It was now proper to examine whether the alkali suffered any loss in becoming caustic, which I proposed to attempt by ascertaining the strength of the ley, or the quantity of salt which a given portion of it contained; from which by computation some imperfect knowledge might be obtained of the quantity of caustic produced from the eighteen ounces of mild salt.
I therefore evaporated some of my ley, but soon perceived that no certain judgment could be formed of its strength in this way, because it always absorbed a considerable quantity of air during the evaporation, and the dried salt made a pretty brisk effervescence with acids, so that the ley appeared stronger than it really was; and yet, upon proceeding in the estimate from this rude and unfair trial, it appeared that the salt had lost above a sixth in becoming caustic, and the quantity of acid saturated by two drams of it was to the quantity of acid saturated by two drams of salt of tartar, nearly as six to five.
These experiments are therefore agreeable to that part of the second proposition which relates to the caustic alkali.
Upon farther examining what changes the alkali had undergone, I found that the ley gave only an exceeding faint milky hue to lime-water; because the caustic alkali wants that air by which salt of tartar precipitates the lime. When a few ounces of it were exposed in an open shallow vessel for four and twenty hours, it imbibed a small quantity of air, and made a slight effervescence with acids. After a fortnight's exposure in the same manner, it became entirely mild, effervesced as violently with acids, and had the same effect upon lime-water as a solution of an ordinary alkali. It likeways agrees with lime-water in this respect, that it may be kept in close vessels, or even in bottles which are but slightly covered, for a considerable time, without absorbing a sensible quantity of air.
In order to know how much lime it contained, I evaporated ten ounces in a small silver dish over a lamp, and melted the salt, after having dissipated the water.[8]
The caustic thus produced was dissolved again in a small quantity of water, and deposited a trifling portion of sediment, which I imagined at first to be lime; but finding that it could easily be dissolved in a little more water, concluded it to be a vitriolated tartar, which always accompanies the fixed alkali of vegetables.
I then saturated the solution of the caustic salt with spirit of vitriol, expecting thus to detect the lime; because that acid precipitates a calcarious earth from its ordinary solutions. During the saturation, a large quantity of white powder was formed; but this likeways turned out to be a vitriolated tartar, which had appeared in the form of a powder, because there was not enough of water in the mixture to dissolve it.
Lastly, I exposed a few ounces of the ley in an open shallow vessel so long, that the alkali lost the whole of its causticity, and seemed entirely restored to the state of an ordinary fixed alkali; but it did not however deposite a single atom of lime. And to assure myself that my caustic ley was not of a singular kind, I repeated the same experiments with an ordinary soap-ley, and with one made by mixing one part of a pure fixed alkaline salt with three parts of common stone lime fresh slaked and sifted; nor could I discover any lime in either. The first of these contained a small quantity of brimstone, and was far from being perfectly caustic, for it made a pretty brisk effervescence with acids; but the last was so entirely deprived of its air, that it did not diminish in the least the transparency of lime-water.

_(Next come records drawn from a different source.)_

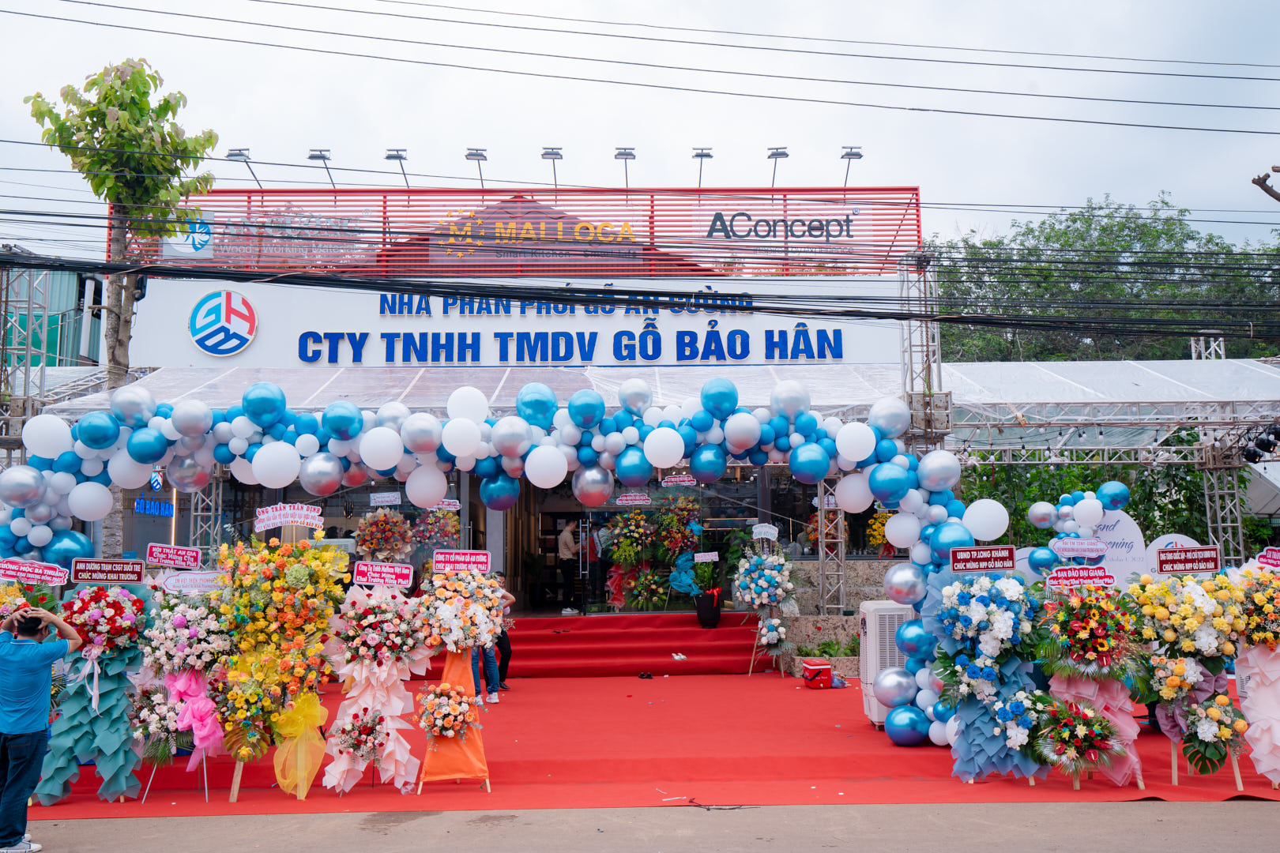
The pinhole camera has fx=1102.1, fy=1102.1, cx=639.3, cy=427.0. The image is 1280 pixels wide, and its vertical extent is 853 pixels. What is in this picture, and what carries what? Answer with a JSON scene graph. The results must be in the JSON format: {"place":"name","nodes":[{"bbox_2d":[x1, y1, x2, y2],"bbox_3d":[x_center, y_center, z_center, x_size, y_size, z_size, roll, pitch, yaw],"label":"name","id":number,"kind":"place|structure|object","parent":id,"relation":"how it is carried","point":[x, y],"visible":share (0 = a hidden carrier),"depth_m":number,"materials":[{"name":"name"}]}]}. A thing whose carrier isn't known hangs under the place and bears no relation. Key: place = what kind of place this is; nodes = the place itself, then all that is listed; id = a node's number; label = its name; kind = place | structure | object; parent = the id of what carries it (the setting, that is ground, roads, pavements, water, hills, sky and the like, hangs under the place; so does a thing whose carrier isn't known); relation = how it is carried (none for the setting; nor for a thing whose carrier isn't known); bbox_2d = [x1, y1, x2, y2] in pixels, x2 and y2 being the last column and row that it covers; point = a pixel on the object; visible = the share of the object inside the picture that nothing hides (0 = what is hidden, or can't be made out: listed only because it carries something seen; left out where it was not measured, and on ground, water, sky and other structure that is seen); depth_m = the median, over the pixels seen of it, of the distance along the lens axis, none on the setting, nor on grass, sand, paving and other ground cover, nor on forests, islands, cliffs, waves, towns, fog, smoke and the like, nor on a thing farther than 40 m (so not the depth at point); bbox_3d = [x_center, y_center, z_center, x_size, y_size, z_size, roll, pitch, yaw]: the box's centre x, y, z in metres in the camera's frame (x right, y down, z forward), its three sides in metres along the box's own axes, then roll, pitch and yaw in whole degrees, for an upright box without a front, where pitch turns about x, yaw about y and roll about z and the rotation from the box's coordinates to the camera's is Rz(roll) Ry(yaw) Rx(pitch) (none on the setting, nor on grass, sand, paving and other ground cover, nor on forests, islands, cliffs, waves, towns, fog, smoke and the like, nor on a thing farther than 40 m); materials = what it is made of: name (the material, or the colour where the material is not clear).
{"place":"outdoors","nodes":[
{"label":"outdoors","id":0,"kind":"place"},
{"bbox_2d":[0,263,105,368],"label":"green building","id":1,"kind":"structure","parent":0,"point":[78,347],"depth_m":26.69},
{"bbox_2d":[52,182,927,617],"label":"building","id":2,"kind":"structure","parent":0,"point":[495,543],"depth_m":17.78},
{"bbox_2d":[133,493,173,517],"bbox_3d":[-6.720,1.077,15.262,0.182,0.369,0.830,0,-6,-1],"label":"neon sign","id":3,"kind":"object","parent":2,"relation":"attached to","point":[138,501],"visible":0.69,"depth_m":15.24,"materials":[{"name":"blue"}]},
{"bbox_2d":[225,147,261,187],"bbox_3d":[-7.331,-4.743,20.523,0.530,0.797,0.812,0,-6,-1],"label":"floodlight","id":4,"kind":"object","parent":2,"relation":"attached to","point":[231,155],"visible":0.87,"depth_m":20.47,"materials":[{"name":"grey metal"}]},
{"bbox_2d":[160,207,375,266],"bbox_3d":[-6.438,-3.384,19.918,3.570,1.139,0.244,0,-6,-1],"label":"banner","id":5,"kind":"object","parent":2,"relation":"attached to","point":[206,237],"visible":0.66,"depth_m":19.88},
{"bbox_2d":[306,148,335,187],"bbox_3d":[-5.862,-4.690,20.367,0.489,0.814,0.778,0,-6,-1],"label":"floodlight","id":6,"kind":"object","parent":2,"relation":"attached to","point":[311,157],"visible":0.87,"depth_m":20.36,"materials":[{"name":"black metal"}]},
{"bbox_2d":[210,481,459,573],"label":"shop window","id":7,"kind":"structure","parent":2,"relation":"in","point":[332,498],"depth_m":14.75,"materials":[{"name":"glass"}]},
{"bbox_2d":[369,491,402,506],"bbox_3d":[-3.330,0.943,14.448,0.453,0.214,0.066,0,-6,-1],"label":"sign","id":8,"kind":"object","parent":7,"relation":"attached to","point":[384,498],"visible":0.99,"depth_m":14.44,"materials":[{"name":"white"}]},
{"bbox_2d":[384,147,410,187],"bbox_3d":[-4.489,-4.730,20.551,0.447,0.832,0.815,0,-6,-1],"label":"floodlight","id":9,"kind":"object","parent":2,"relation":"attached to","point":[399,157],"visible":0.92,"depth_m":20.53,"materials":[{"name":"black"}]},
{"bbox_2d":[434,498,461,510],"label":"sign","id":10,"kind":"object","parent":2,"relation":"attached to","point":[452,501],"visible":0.84,"depth_m":14.61,"materials":[{"name":"white"}]},
{"bbox_2d":[464,147,488,188],"bbox_3d":[-2.938,-4.589,19.960,0.456,0.847,0.733,0,-6,-1],"label":"floodlight","id":11,"kind":"object","parent":2,"relation":"attached to","point":[482,155],"visible":0.88,"depth_m":19.96,"materials":[{"name":"black metal"}]},
{"bbox_2d":[128,275,900,371],"bbox_3d":[-2.002,-1.688,18.420,15.161,1.846,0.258,0,-6,-1],"label":"store sign","id":12,"kind":"object","parent":2,"relation":"attached to","point":[762,359],"visible":0.78,"depth_m":18.35,"materials":[{"name":"white"}]},
{"bbox_2d":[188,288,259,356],"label":"logo sign","id":13,"kind":"object","parent":12,"relation":"attached to","point":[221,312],"visible":0.98,"depth_m":18.55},
{"bbox_2d":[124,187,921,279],"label":"red sign","id":14,"kind":"object","parent":2,"relation":"attached to","point":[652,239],"visible":0.61,"depth_m":18.74,"materials":[{"name":"red metal"}]},
{"bbox_2d":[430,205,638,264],"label":"sign","id":15,"kind":"object","parent":2,"relation":"attached to","point":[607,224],"visible":0.89,"depth_m":19.65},
{"bbox_2d":[540,146,563,190],"bbox_3d":[-1.600,-4.680,20.352,0.434,0.873,0.813,0,-6,-1],"label":"floodlight","id":16,"kind":"object","parent":2,"relation":"attached to","point":[552,152],"visible":0.93,"depth_m":20.34,"materials":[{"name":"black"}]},
{"bbox_2d":[556,519,582,612],"bbox_3d":[-1.193,2.355,18.547,0.549,1.584,0.521,-5,-7,38],"label":"man","id":17,"kind":"object","parent":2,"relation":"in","point":[564,536],"visible":0.98,"depth_m":18.45},
{"bbox_2d":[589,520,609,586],"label":"person","id":18,"kind":"object","parent":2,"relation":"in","point":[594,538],"visible":0.66,"depth_m":18.65},
{"bbox_2d":[614,146,636,191],"bbox_3d":[-0.254,-4.718,20.476,0.400,0.877,0.911,0,-6,-1],"label":"floodlight","id":19,"kind":"object","parent":2,"relation":"attached to","point":[624,152],"visible":0.92,"depth_m":20.50,"materials":[{"name":"black metal"}]},
{"bbox_2d":[614,492,651,506],"bbox_3d":[-0.088,1.052,15.977,0.619,0.222,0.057,0,-6,-1],"label":"sign","id":20,"kind":"object","parent":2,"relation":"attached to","point":[624,498],"visible":0.99,"depth_m":15.97,"materials":[{"name":"white"}]},
{"bbox_2d":[510,477,763,612],"bbox_3d":[-0.077,1.938,17.819,4.748,2.706,0.365,0,-6,-1],"label":"entrance","id":21,"kind":"structure","parent":2,"relation":"in","point":[585,523],"depth_m":17.79,"materials":[{"name":"glass"}]},
{"bbox_2d":[25,360,1279,446],"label":"canopy","id":22,"kind":"object","parent":2,"relation":"attached to","point":[1135,391],"visible":0.41,"depth_m":14.55,"materials":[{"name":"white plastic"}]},
{"bbox_2d":[690,145,711,187],"bbox_3d":[1.111,-4.567,19.808,0.398,0.849,0.889,0,-6,-1],"label":"floodlight","id":23,"kind":"object","parent":2,"relation":"attached to","point":[707,155],"visible":0.89,"depth_m":19.80,"materials":[{"name":"black metal"}]},
{"bbox_2d":[766,146,787,187],"bbox_3d":[2.543,-4.745,20.503,0.439,0.878,0.818,0,-6,-1],"label":"floodlight","id":24,"kind":"object","parent":2,"relation":"attached to","point":[773,155],"visible":0.89,"depth_m":20.51,"materials":[{"name":"black metal"}]},
{"bbox_2d":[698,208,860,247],"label":"sign","id":25,"kind":"object","parent":2,"relation":"attached to","point":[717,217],"visible":0.98,"depth_m":19.42,"materials":[{"name":"black"}]},
{"bbox_2d":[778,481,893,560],"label":"window","id":26,"kind":"structure","parent":2,"relation":"in","point":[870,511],"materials":[{"name":"glass"}]},
{"bbox_2d":[839,145,862,187],"bbox_3d":[3.949,-4.775,20.590,0.423,0.894,0.796,0,-6,-1],"label":"floodlight","id":27,"kind":"object","parent":2,"relation":"attached to","point":[860,155],"visible":0.89,"depth_m":20.63,"materials":[{"name":"black metal"}]},
{"bbox_2d":[0,0,1279,262],"label":"sky","id":28,"kind":"structure","parent":0,"point":[1020,5],"materials":[{"name":"white"}]},
{"bbox_2d":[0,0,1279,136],"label":"power lines","id":29,"kind":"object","parent":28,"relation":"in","point":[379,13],"visible":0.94,"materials":[{"name":"black rubber"}]},
{"bbox_2d":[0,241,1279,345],"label":"overhead cable bundle","id":30,"kind":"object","parent":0,"point":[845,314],"visible":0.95,"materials":[{"name":"black rubber"}]},
{"bbox_2d":[3,798,1279,852],"label":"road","id":31,"kind":"structure","parent":0,"point":[540,817],"materials":[{"name":"grey concrete"}]},
{"bbox_2d":[0,597,82,852],"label":"man","id":32,"kind":"object","parent":31,"relation":"on","point":[41,663],"visible":0.98,"depth_m":6.39},
{"bbox_2d":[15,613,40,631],"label":"camera","id":33,"kind":"object","parent":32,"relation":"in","point":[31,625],"visible":0.8,"depth_m":6.70,"materials":[{"name":"black"}]},
{"bbox_2d":[9,672,1279,820],"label":"red carpet","id":34,"kind":"structure","parent":0,"point":[737,678],"materials":[{"name":"red carpet"}]},
{"bbox_2d":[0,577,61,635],"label":"flower stand","id":35,"kind":"object","parent":34,"relation":"on","point":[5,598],"visible":0.47,"depth_m":7.68,"materials":[{"name":"plant"}]},
{"bbox_2d":[0,557,71,585],"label":"sign","id":36,"kind":"object","parent":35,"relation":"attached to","point":[31,575],"visible":0.99,"depth_m":7.77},
{"bbox_2d":[37,584,150,804],"bbox_3d":[-3.794,1.826,7.708,0.842,1.491,0.847,0,-6,-1],"label":"flower stand","id":37,"kind":"object","parent":34,"relation":"on","point":[118,670],"visible":0.85,"depth_m":7.61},
{"bbox_2d":[68,558,143,583],"bbox_3d":[-3.792,1.028,7.836,0.516,0.180,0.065,0,-6,-1],"label":"sign","id":38,"kind":"object","parent":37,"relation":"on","point":[108,578],"visible":0.99,"depth_m":7.83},
{"bbox_2d":[131,581,233,802],"bbox_3d":[-3.252,1.848,7.842,0.800,1.531,0.832,0,-6,-1],"label":"flower stand","id":39,"kind":"object","parent":34,"relation":"on","point":[174,625],"visible":0.88,"depth_m":7.75,"materials":[{"name":"plant"}]},
{"bbox_2d":[145,542,201,569],"bbox_3d":[-3.421,0.954,8.065,0.449,0.189,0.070,-1,-6,6],"label":"sign","id":40,"kind":"object","parent":39,"relation":"attached to","point":[171,558],"visible":0.99,"depth_m":8.06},
{"bbox_2d":[160,570,225,593],"bbox_3d":[-3.216,1.130,7.989,0.528,0.178,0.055,0,-6,-8],"label":"sign","id":41,"kind":"object","parent":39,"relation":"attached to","point":[168,583],"visible":0.97,"depth_m":7.97,"materials":[{"name":"white"}]},
{"bbox_2d":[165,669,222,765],"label":"pink ribbon","id":42,"kind":"object","parent":39,"relation":"attached to","point":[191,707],"visible":0.89,"depth_m":7.54,"materials":[{"name":"pink fabric"}]},
{"bbox_2d":[188,478,223,552],"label":"truss tower","id":43,"kind":"structure","parent":34,"relation":"on","point":[219,513],"depth_m":14.38,"materials":[{"name":"silver metal"}]},
{"bbox_2d":[218,531,342,801],"bbox_3d":[-2.573,1.656,7.815,0.994,1.893,1.018,0,-6,-1],"label":"flower stand","id":44,"kind":"object","parent":34,"relation":"on","point":[274,598],"visible":0.96,"depth_m":7.70,"materials":[{"name":"plant"}]},
{"bbox_2d":[253,503,323,531],"bbox_3d":[-2.574,0.660,8.104,0.585,0.213,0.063,-1,-6,5],"label":"sign","id":45,"kind":"object","parent":44,"relation":"attached to","point":[271,521],"visible":0.99,"depth_m":8.09,"materials":[{"name":"white"}]},
{"bbox_2d":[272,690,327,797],"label":"ribbon","id":46,"kind":"object","parent":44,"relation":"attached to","point":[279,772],"visible":0.94,"depth_m":7.60,"materials":[{"name":"yellow fabric"}]},
{"bbox_2d":[323,583,428,795],"bbox_3d":[-1.877,1.842,7.883,0.788,1.521,0.815,0,-6,-1],"label":"flower stand","id":47,"kind":"object","parent":34,"relation":"on","point":[386,750],"visible":0.96,"depth_m":7.78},
{"bbox_2d":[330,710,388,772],"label":"flower arrangement","id":48,"kind":"object","parent":47,"relation":"attached to","point":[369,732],"visible":0.98,"depth_m":7.74,"materials":[{"name":"plant"}]},
{"bbox_2d":[352,560,414,588],"bbox_3d":[-1.852,1.070,7.963,0.489,0.194,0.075,0,-6,-1],"label":"sign","id":49,"kind":"object","parent":47,"relation":"on","point":[382,581],"visible":0.99,"depth_m":7.96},
{"bbox_2d":[353,505,414,563],"bbox_3d":[-3.485,1.851,15.033,0.944,1.620,0.945,0,-6,-1],"label":"flower arrangement","id":50,"kind":"object","parent":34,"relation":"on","point":[382,518],"visible":0.76,"depth_m":14.93,"materials":[{"name":"plant"}]},
{"bbox_2d":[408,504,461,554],"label":"flower stand","id":51,"kind":"object","parent":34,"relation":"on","point":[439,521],"visible":0.72,"depth_m":15.49,"materials":[{"name":"plant"}]},
{"bbox_2d":[412,564,501,794],"bbox_3d":[-1.330,1.793,8.029,0.760,1.659,0.826,0,-6,-1],"label":"flower stand","id":52,"kind":"object","parent":34,"relation":"on","point":[446,608],"visible":0.9,"depth_m":7.94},
{"bbox_2d":[415,683,478,743],"bbox_3d":[-1.400,2.075,7.977,0.469,0.415,0.524,0,-6,-1],"label":"flower arrangement","id":53,"kind":"object","parent":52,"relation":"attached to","point":[457,715],"visible":0.99,"depth_m":7.90,"materials":[{"name":"plant"}]},
{"bbox_2d":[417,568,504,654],"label":"flower arrangement","id":54,"kind":"object","parent":52,"relation":"on","point":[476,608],"visible":0.95,"depth_m":7.93,"materials":[{"name":"white plant"}]},
{"bbox_2d":[432,549,492,572],"bbox_3d":[-1.325,1.007,8.237,0.492,0.188,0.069,0,-6,-1],"label":"sign","id":55,"kind":"object","parent":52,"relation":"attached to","point":[459,555],"visible":0.99,"depth_m":8.24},
{"bbox_2d":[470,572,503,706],"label":"person","id":56,"kind":"object","parent":34,"relation":"on","point":[491,680],"visible":0.4,"depth_m":11.77},
{"bbox_2d":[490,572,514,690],"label":"person","id":57,"kind":"object","parent":34,"relation":"on","point":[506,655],"visible":0.36,"depth_m":12.93},
{"bbox_2d":[5,376,1002,750],"bbox_3d":[-1.142,1.151,9.148,8.946,3.218,1.274,0,-6,-1],"label":"balloon arch","id":58,"kind":"object","parent":34,"relation":"on","point":[769,434],"visible":0.7,"depth_m":9.12,"materials":[{"name":"rubber"}]},
{"bbox_2d":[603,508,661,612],"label":"flower stand","id":59,"kind":"object","parent":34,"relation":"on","point":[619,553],"visible":0.97,"depth_m":17.21,"materials":[{"name":"plant"}]},
{"bbox_2d":[502,612,771,678],"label":"red steps","id":60,"kind":"structure","parent":34,"relation":"on","point":[677,670],"depth_m":15.81,"materials":[{"name":"red carpet"}]},
{"bbox_2d":[670,651,687,661],"bbox_3d":[0.542,3.204,15.450,0.287,0.099,0.275,3,-7,-28],"label":"shoe","id":61,"kind":"object","parent":60,"relation":"on","point":[682,657],"visible":0.98,"depth_m":15.37,"materials":[{"name":"white"}]},
{"bbox_2d":[693,590,722,627],"bbox_3d":[1.019,2.697,16.277,0.448,0.519,0.439,0,-6,-1],"label":"flower pot","id":62,"kind":"object","parent":60,"relation":"on","point":[700,615],"visible":0.95,"depth_m":16.13,"materials":[{"name":"black"}]},
{"bbox_2d":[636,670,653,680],"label":"shoes","id":63,"kind":"object","parent":34,"relation":"on","point":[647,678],"visible":0.97,"depth_m":14.31,"materials":[{"name":"black"}]},
{"bbox_2d":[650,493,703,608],"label":"flower arrangement","id":64,"kind":"object","parent":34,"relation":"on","point":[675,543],"visible":0.89,"depth_m":17.38,"materials":[{"name":"plant"}]},
{"bbox_2d":[659,472,696,486],"bbox_3d":[0.525,0.708,15.208,0.580,0.247,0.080,0,-6,-1],"label":"sign","id":65,"kind":"object","parent":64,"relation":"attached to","point":[687,479],"visible":0.99,"depth_m":15.20,"materials":[{"name":"white"}]},
{"bbox_2d":[733,536,799,677],"bbox_3d":[1.683,2.336,14.588,0.970,1.942,1.074,0,-6,-1],"label":"flower stand","id":66,"kind":"object","parent":34,"relation":"on","point":[767,570],"visible":0.98,"depth_m":14.49,"materials":[{"name":"white plant"}]},
{"bbox_2d":[751,523,778,541],"bbox_3d":[1.619,1.382,14.365,0.364,0.249,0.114,-3,-6,23],"label":"sign","id":67,"kind":"object","parent":66,"relation":"attached to","point":[762,528],"visible":0.99,"depth_m":14.37,"materials":[{"name":"white"}]},
{"bbox_2d":[801,659,833,688],"bbox_3d":[2.147,3.007,13.409,0.396,0.315,0.391,0,-6,-1],"label":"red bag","id":68,"kind":"object","parent":34,"relation":"on","point":[812,670],"visible":0.99,"depth_m":13.28,"materials":[{"name":"red"}]},
{"bbox_2d":[792,632,861,681],"bbox_3d":[2.533,2.967,14.232,1.162,0.615,0.789,0,-6,-1],"label":"planter","id":69,"kind":"object","parent":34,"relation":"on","point":[852,668],"visible":0.59,"depth_m":14.11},
{"bbox_2d":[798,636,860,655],"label":"plant","id":70,"kind":"object","parent":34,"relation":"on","point":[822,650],"visible":0.56,"depth_m":14.58,"materials":[{"name":"green plant"}]},
{"bbox_2d":[816,485,848,614],"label":"truss tower","id":71,"kind":"structure","parent":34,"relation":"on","point":[820,553],"depth_m":15.54,"materials":[{"name":"silver metal"}]},
{"bbox_2d":[865,508,894,556],"bbox_3d":[3.713,1.640,16.771,0.640,1.002,0.704,0,-6,-1],"label":"flower arrangement","id":72,"kind":"object","parent":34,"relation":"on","point":[878,536],"visible":0.58,"depth_m":16.70,"materials":[{"name":"yellow plant"}]},
{"bbox_2d":[856,601,912,729],"bbox_3d":[2.388,2.240,10.386,0.626,1.124,0.714,0,-6,-1],"label":"air conditioner","id":73,"kind":"object","parent":34,"relation":"on","point":[872,648],"visible":0.5,"depth_m":10.19,"materials":[{"name":"white plastic"}]},
{"bbox_2d":[899,250,947,449],"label":"truss tower","id":74,"kind":"structure","parent":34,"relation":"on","point":[910,356],"depth_m":13.44,"materials":[{"name":"metal"}]},
{"bbox_2d":[925,572,1046,785],"bbox_3d":[2.539,1.783,8.050,0.984,1.563,1.002,0,-6,-1],"label":"flower stand","id":75,"kind":"object","parent":34,"relation":"on","point":[977,605],"visible":0.96,"depth_m":7.93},
{"bbox_2d":[948,545,1017,572],"bbox_3d":[2.530,0.967,8.092,0.553,0.196,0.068,-1,-6,3],"label":"sign","id":76,"kind":"object","parent":75,"relation":"on","point":[1010,555],"visible":0.98,"depth_m":8.09,"materials":[{"name":"red"}]},
{"bbox_2d":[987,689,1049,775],"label":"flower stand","id":77,"kind":"object","parent":34,"relation":"on","point":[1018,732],"visible":0.92,"depth_m":7.69,"materials":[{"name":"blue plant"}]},
{"bbox_2d":[1024,482,1130,574],"bbox_3d":[4.793,1.682,11.877,1.211,2.164,0.659,0,-6,-1],"label":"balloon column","id":78,"kind":"object","parent":34,"relation":"on","point":[1126,491],"visible":0.57,"depth_m":11.87,"materials":[{"name":"rubber"}]},
{"bbox_2d":[1034,580,1148,788],"bbox_3d":[3.177,1.794,7.769,0.849,1.439,0.890,0,-6,-1],"label":"flower stand","id":79,"kind":"object","parent":34,"relation":"on","point":[1093,623],"visible":0.88,"depth_m":7.68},
{"bbox_2d":[1049,537,1107,557],"bbox_3d":[3.683,1.011,9.255,0.502,0.191,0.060,-1,-6,6],"label":"sign","id":80,"kind":"object","parent":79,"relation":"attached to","point":[1093,553],"visible":0.99,"depth_m":9.25,"materials":[{"name":"white"}]},
{"bbox_2d":[1047,566,1116,588],"bbox_3d":[3.128,1.065,7.779,0.508,0.166,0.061,-1,-6,4],"label":"sign","id":81,"kind":"object","parent":79,"relation":"attached to","point":[1063,573],"visible":0.98,"depth_m":7.78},
{"bbox_2d":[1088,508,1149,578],"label":"round sign","id":82,"kind":"object","parent":34,"relation":"on","point":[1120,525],"visible":0.55,"depth_m":12.81,"materials":[{"name":"white"}]},
{"bbox_2d":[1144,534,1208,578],"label":"round sign","id":83,"kind":"object","parent":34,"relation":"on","point":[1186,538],"visible":0.31,"depth_m":12.11,"materials":[{"name":"white"}]},
{"bbox_2d":[1130,569,1247,792],"bbox_3d":[3.924,1.773,7.833,0.877,1.530,0.907,0,-6,-1],"label":"flower stand","id":84,"kind":"object","parent":34,"relation":"on","point":[1163,692],"visible":0.85,"depth_m":7.75,"materials":[{"name":"yellow plant"}]},
{"bbox_2d":[1155,545,1223,574],"bbox_3d":[3.936,0.954,7.884,0.505,0.193,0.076,-1,-6,2],"label":"sign","id":85,"kind":"object","parent":84,"relation":"attached to","point":[1191,553],"visible":0.99,"depth_m":7.87,"materials":[{"name":"red"}]},
{"bbox_2d":[1200,447,1247,562],"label":"truss tower","id":86,"kind":"structure","parent":34,"relation":"on","point":[1208,513],"depth_m":14.68,"materials":[{"name":"silver metal"}]},
{"bbox_2d":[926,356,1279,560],"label":"canopy","id":87,"kind":"object","parent":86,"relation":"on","point":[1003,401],"visible":0.65,"depth_m":14.31,"materials":[{"name":"plastic"}]},
{"bbox_2d":[1240,422,1279,463],"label":"stage light","id":88,"kind":"object","parent":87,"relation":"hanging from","point":[1261,449],"visible":0.93,"depth_m":12.96,"materials":[{"name":"black metal"}]},
{"bbox_2d":[1230,565,1279,789],"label":"flower stand","id":89,"kind":"object","parent":34,"relation":"on","point":[1261,767],"visible":0.87,"depth_m":7.72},
{"bbox_2d":[1255,545,1279,569],"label":"sign","id":90,"kind":"object","parent":89,"relation":"attached to","point":[1274,555],"visible":1,"depth_m":8.10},
{"bbox_2d":[693,552,718,561],"bbox_3d":[0.898,1.796,15.111,0.406,0.181,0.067,0,-6,-1],"label":"sign","id":91,"kind":"object","parent":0,"point":[700,555],"visible":0.99,"depth_m":15.12,"materials":[{"name":"white"}]},
{"label":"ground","id":92,"kind":"structure","parent":0},
{"bbox_2d":[0,253,51,450],"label":"truss tower","id":93,"kind":"structure","parent":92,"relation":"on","point":[28,302],"depth_m":13.60,"materials":[{"name":"metal"}]},
{"bbox_2d":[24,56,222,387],"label":"tree","id":94,"kind":"object","parent":92,"relation":"on","point":[121,105],"visible":0.82,"depth_m":15.07,"materials":[{"name":"plant"}]},
{"bbox_2d":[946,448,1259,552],"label":"hedge","id":95,"kind":"object","parent":92,"relation":"on","point":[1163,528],"visible":0.29,"depth_m":18.04,"materials":[{"name":"green plant"}]},
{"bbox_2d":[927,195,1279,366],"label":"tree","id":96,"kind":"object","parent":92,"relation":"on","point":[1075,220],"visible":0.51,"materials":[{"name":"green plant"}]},
{"bbox_2d":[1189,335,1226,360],"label":"truss","id":97,"kind":"object","parent":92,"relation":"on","point":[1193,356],"visible":0.39,"depth_m":16.94,"materials":[{"name":"metal"}]},
{"bbox_2d":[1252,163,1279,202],"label":"tree branch","id":98,"kind":"object","parent":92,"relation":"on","point":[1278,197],"visible":0.97,"depth_m":14.59,"materials":[{"name":"brown wood"}]}
]}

These experiments seem therefore to support the fourth proposition, and to shew that the caustic alkali does not contain any lime.
As it seems probable, from the quickness and ease wherewith the alkali was rendered caustic, that more lime had been employed than what was just sufficient to extract the whole of its air, we are surprised to find that little or none of the superfluous quick-lime was dissolved by the water. But this phænomenon will become less surprizing, by comparing it with some similar instances in chemistry. Water may be made to deposite a salt, by the admixture of a substance which it attracts more strongly than it does that salt; such as spirit of wine; and quick-lime itself may be separated from water upon the same principle; for if that spirit is added to an equal quantity of lime-water, the mixture becomes turbid and deposites a sediment, which, when separated and dissolved again in distilled water, composes lime-water. We may therefore refer the above phænomenon, with respect to the ley, to the same cause with these, and say, that the water did not dissolve the lime, because it already contained a caustic alkali, for which it has a superior attraction.